About a year ago, Allegiant Air announced it would begin offering flights out of Phoenix-Mesa Gateway, and now has two planes at the airport. It recently agreed to loan the airport $3 million to expand the terminal to accommodate more planes, and has aggressive expansion plans in terms of flights and employees.
"We will have (flown) approximately 180,000 passengers by the end of the first year, and we expect that to double with four planes to the mid-to-high-300,000s a year," said Maurice Gallagher, Allegiant's CEO. "We'll add one more airplane by Thanksgiving and then the fourth airplane on or about Feb. 1 when construction will be finished."
The $3 million terminal expansion will include a new departure lobby, courtyard seating area, and changes to the existing building to increase passenger capacity.
"Right now, we have approximately 70 people here in flight attendants, pilots and ground staff," Gallagher said. "With two airplanes more, we'll double the size of our population personnel-wise."
Neither Gateway nor Mesa will have to repay the $3 million loan because the airline will collect $4 for every passenger it flies in and out of the airport, he said.
"The city doesn't have any obligation to pay us unless a customer comes through," Gallagher said. "And after 10 years, with for whatever reason things don't work out ... the loan is forgiven.
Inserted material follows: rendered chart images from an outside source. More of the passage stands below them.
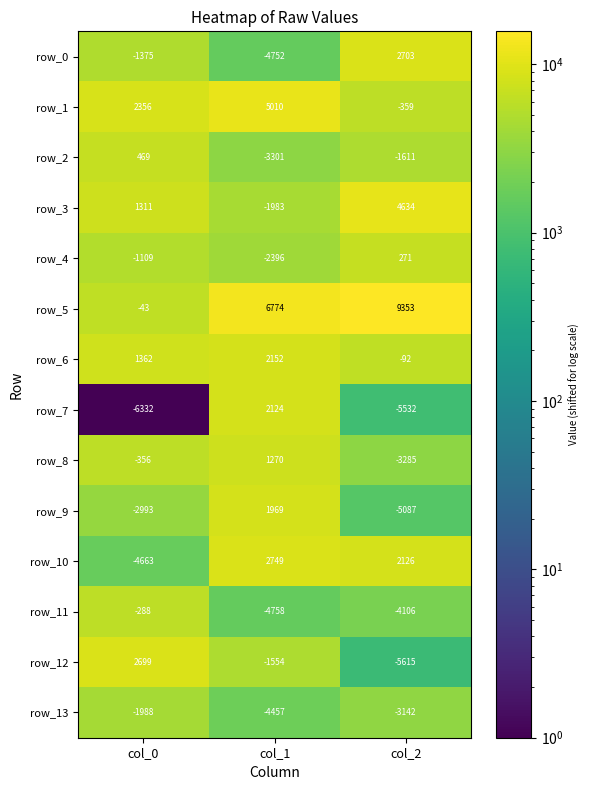

True or false: row_1 has a value of 2356 at col_0.

True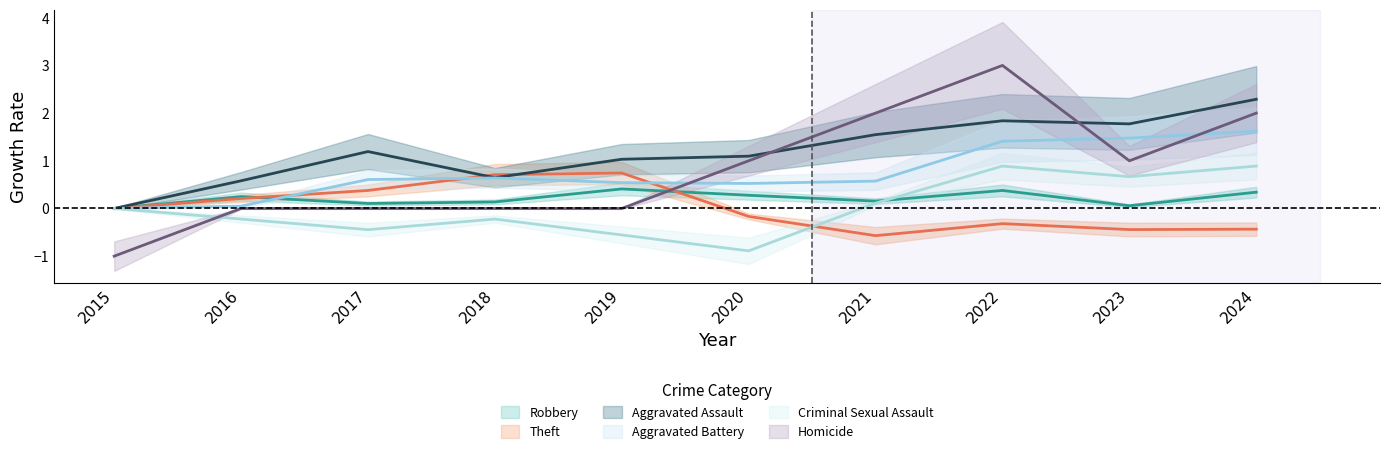

How many intersections are there between Homicide and Aggravated Battery?

3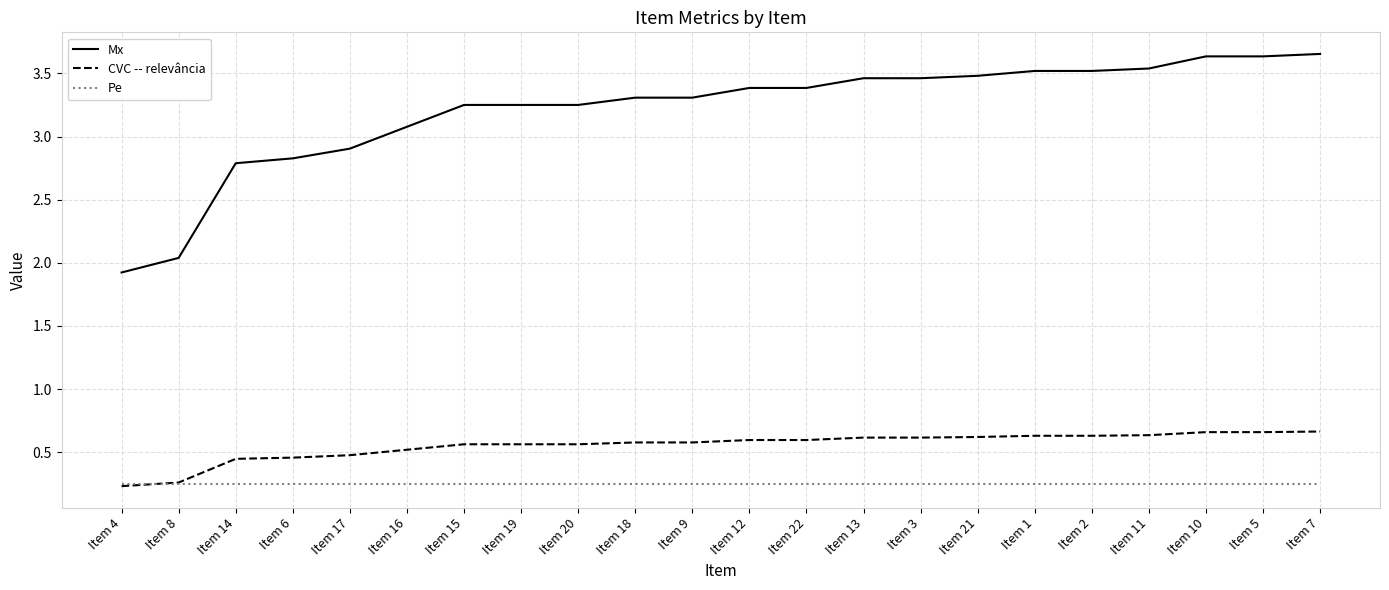

What position from the right is Item 5?

2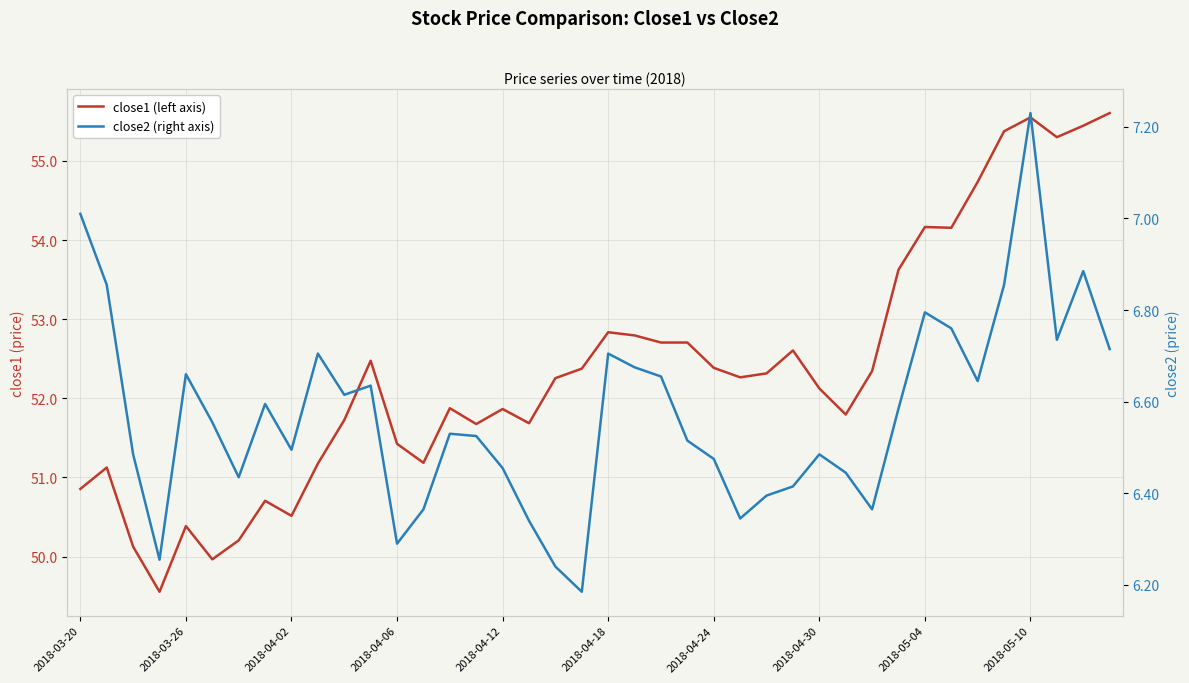

What is the difference between the close2 (right axis) values at 10 and 2018-03-20?

0.4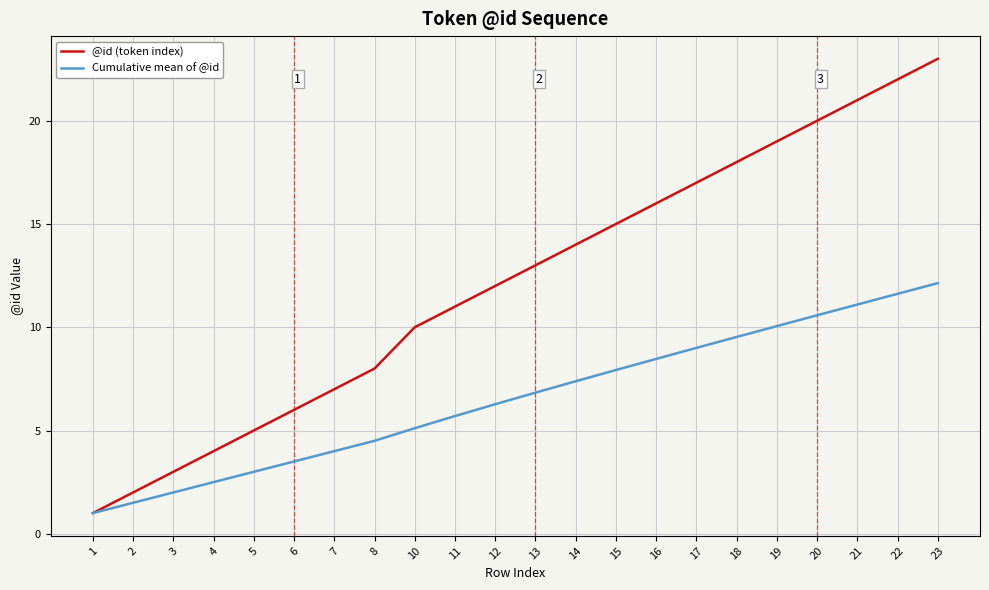

True or false: @id (token index) has a value of 5.0 at 5.

True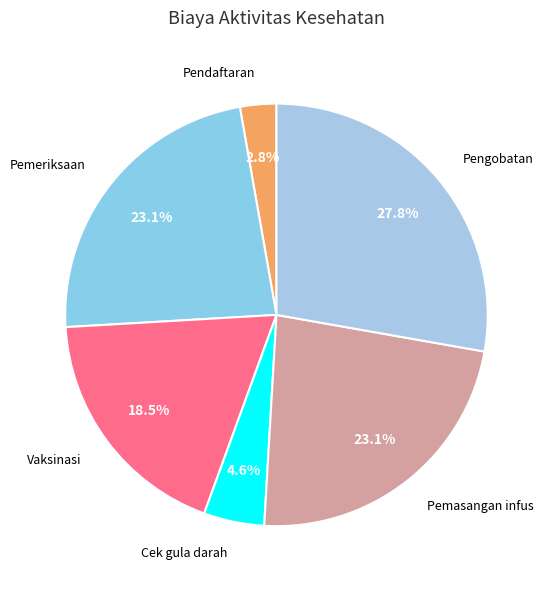

Count the number of slices in the pie.

6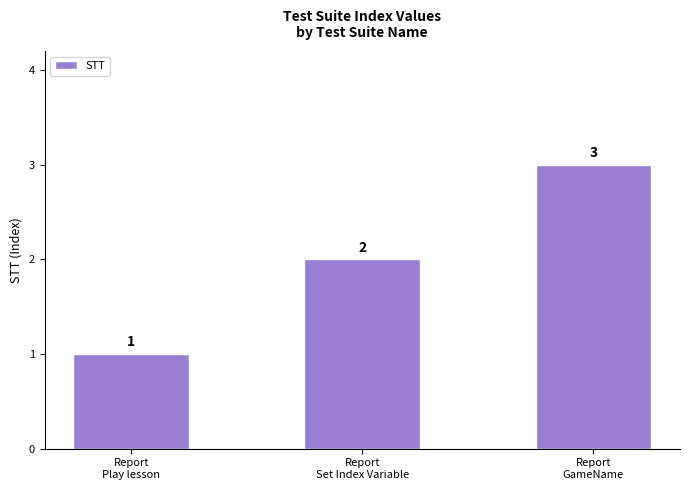

What is the sum of the values at Report
GameName and Report
Set Index Variable?

5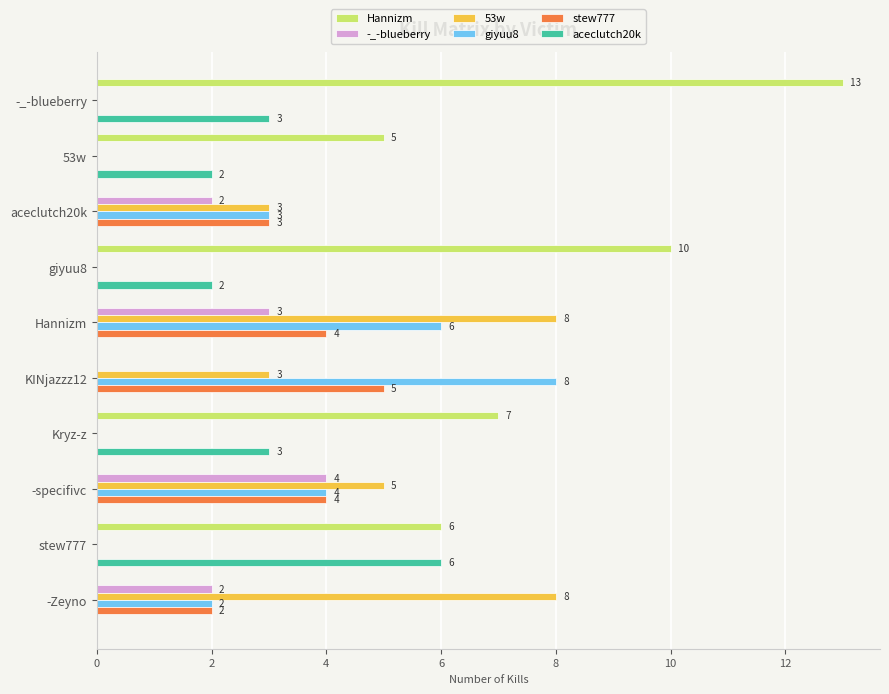

What is the greatest value displayed?

13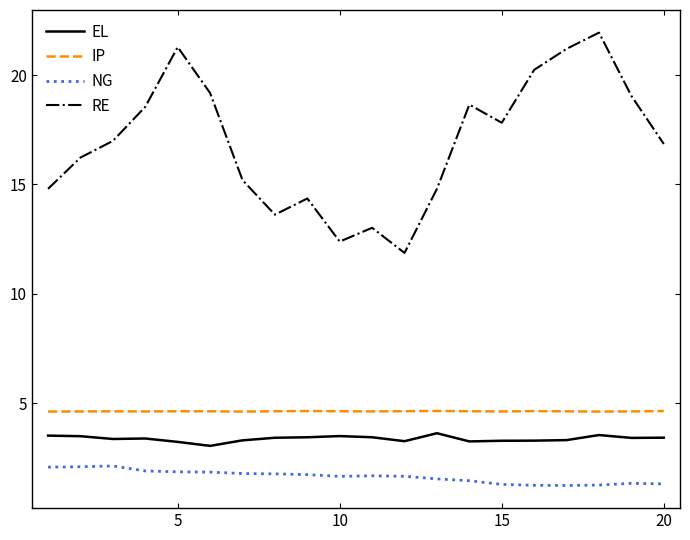

True or false: RE and IP cross at least once.

False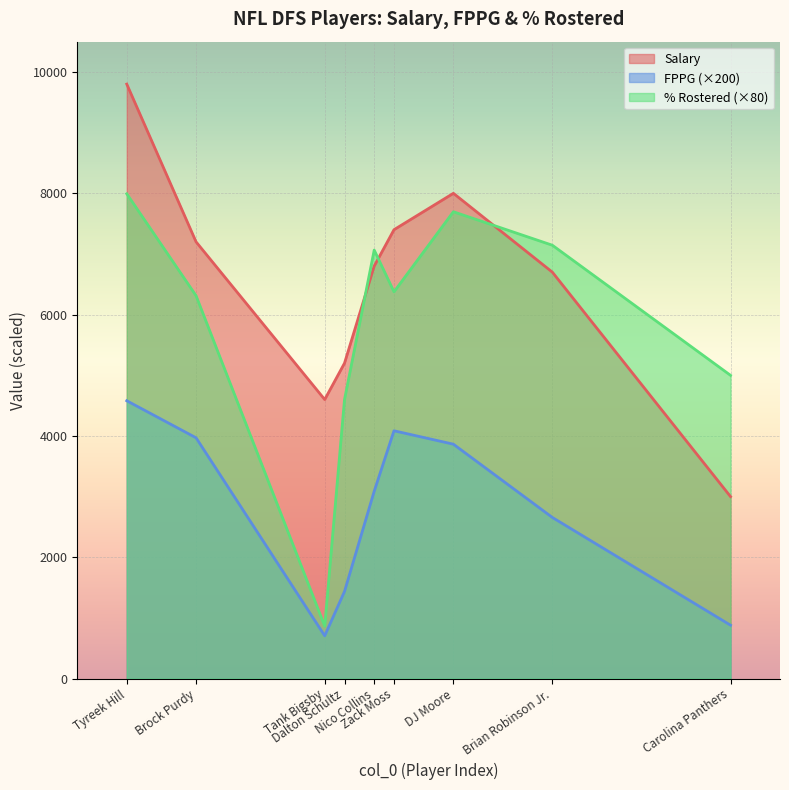

Rank the series by their average value, from lowest to highest.

FPPG (×200), % Rostered (×80), Salary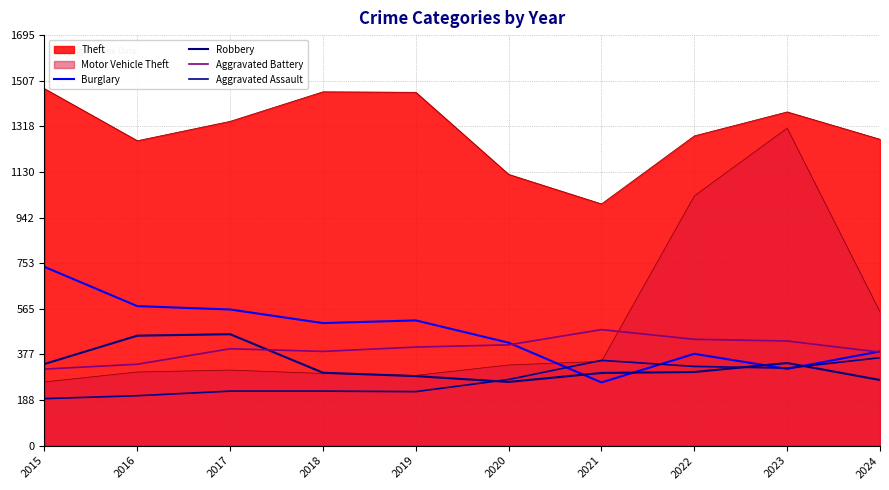

Does the chart have visible grid lines?

Yes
This is a win-win situation."
While economic conditions are hurting other airlines, Allegiant has had 22 consecutive quarters of profitability, he said.
"A lot of our cities where our customers originate have not had the financial impact ... that we've seen around the country," Gallagher said. "We're not in the suburban belts where a lot of the housing problems have been."
Lynn Kusy, Phoenix-Mesa Gateway's executive director, said the airport has been and continues to be busy with construction projects.
"We have in the last several years built about 10 new buildings and we have about six more under construction right now," he said. "And we have about five more projects that have been approved by the Williams Gateway Airport Authority Board of Directors and are in some phase of design. Our visitor traffic continues to grow."